À gauche et au milieu, deux dessins de Rubens (il a utilisé celui du milieu  pour le torse du Christ dans sa peinture "Ecce Homo" - À droite, dessin anonyme du XVIIe s., d'après une gravure de Rubens (British Museum)

Mais il y eut surtout François Perrier qui, en 1638, l’intégra dans son recueil de gravures des antiquités de Rome « Segmenta Nobilium Signorum et Statuarum que temporis dentem individium evasere » (sa gravure du centaure Borghèse est, comme souvent, inversée par rapport au modèle). Cornelis van Dalen réédita quelques années après la même gravure, en la remettant à l’endroit. Et il semble bien que l’étude qu’a faite Cézanne du même centaure Borghèse soit une copie de cette gravure de van Dalen, et non un dessin croqué directement sur la sculpture du Louvre.
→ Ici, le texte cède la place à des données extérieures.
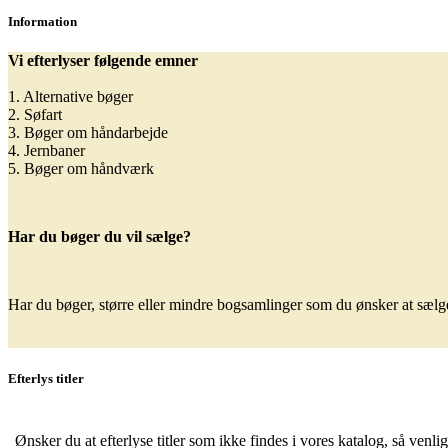
Information
Vi efterlyser følgende emner
1. Alternative bøger
2. Søfart
3. Bøger om håndarbejde
4. Jernbaner
5. Bøger om håndværk
Har du bøger du vil sælge?
Har du bøger, større eller mindre bogsamlinger som du ønsker at sælge,
Efterlys titler
Ønsker du at efterlyse titler som ikke findes i vores katalog, så venli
En haut, la gravure de François Perrier (1638), inversée par rapport au modèle, et un dessin la reprenant fidèlement
- En bas, la gravure de Cornelis van Dalen, et l'étude de Cézanne


Mais revenons à mon centaure synchronistique : il se promène dans un paysage quasi abstrait que son auteur, Francis Picabia, avait appelé Tarentelle (Picabia, Tarentelle, 1912, MoMA, NY). Or la tarentelle est une danse d’Italie du Sud qui à l’origine, selon certains chercheurs, aurait appartenu aux rites dionysiaques. Elle tire son nom de l’araignée tarentule, car au XVIIe siècle, on la dansait au cours des cérémonies destinées à guérir les maladies que l’on croyait causées par ses morsures. 
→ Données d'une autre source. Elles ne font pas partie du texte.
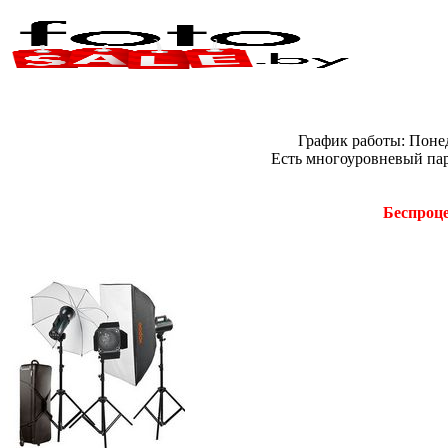
График работы: Понед
Есть многоуровневый пар
Беспроце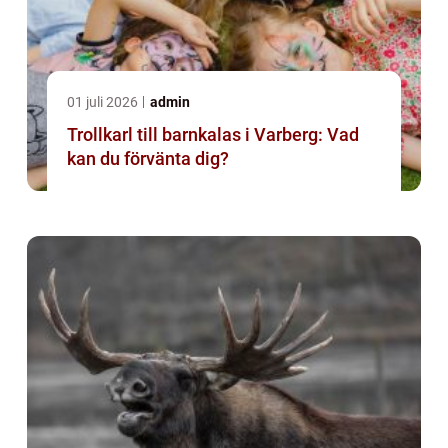
01 juli 2026
admin
Trollkarl till barnkalas i Varberg: Vad
kan du förvänta dig?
Francis Picabia, Tarentelle, huile sur toile 73,6 x 92,1cm, 1912, MoMA, NY
La promenade synchronistique du centaure portant Eros dans la tarentelle de Picabia nous plonge donc au cœur des fantasmagories du thiase dionysiaque, associant la folie de l’ivresse à la mystérieuse connaissance que procure l’osmose avec les forces naturelles.

samedi, avril 04, 2015

Écho

 
Gilles Chambon, Écho, huile sur toile, 55 x 55 cm, 2015
Ovide raconte qu'une nymphe, nommée Écho, détournait l'attention d'Héra par ses bavardages, pendant que Zeus la trompait. Un jour, Héra s'en aperçut, et condamna Écho en ces termes : « Tu auras toujours le dernier mot, mais jamais tu ne parleras la première. » C’est pourquoi, quand on crie dans les montagnes, on n'a jamais le dernier mot : toujours la voix d’Écho suit de près la nôtre.

Ma peinture synchronistique est comme Écho ; elle ne parle jamais la première : elle répète en les déformant et les mélangeant les œuvres d’autres peintres… Et elle a finalement le dernier mot.

Ici, la figure de la nymphe vient d’un dessin d’ange de Jacopo Pontormo (conservé au musée des Offices), et le fond réinterprète un tableau d’Albert Bitran de 1973, titré « Voisinage noir ».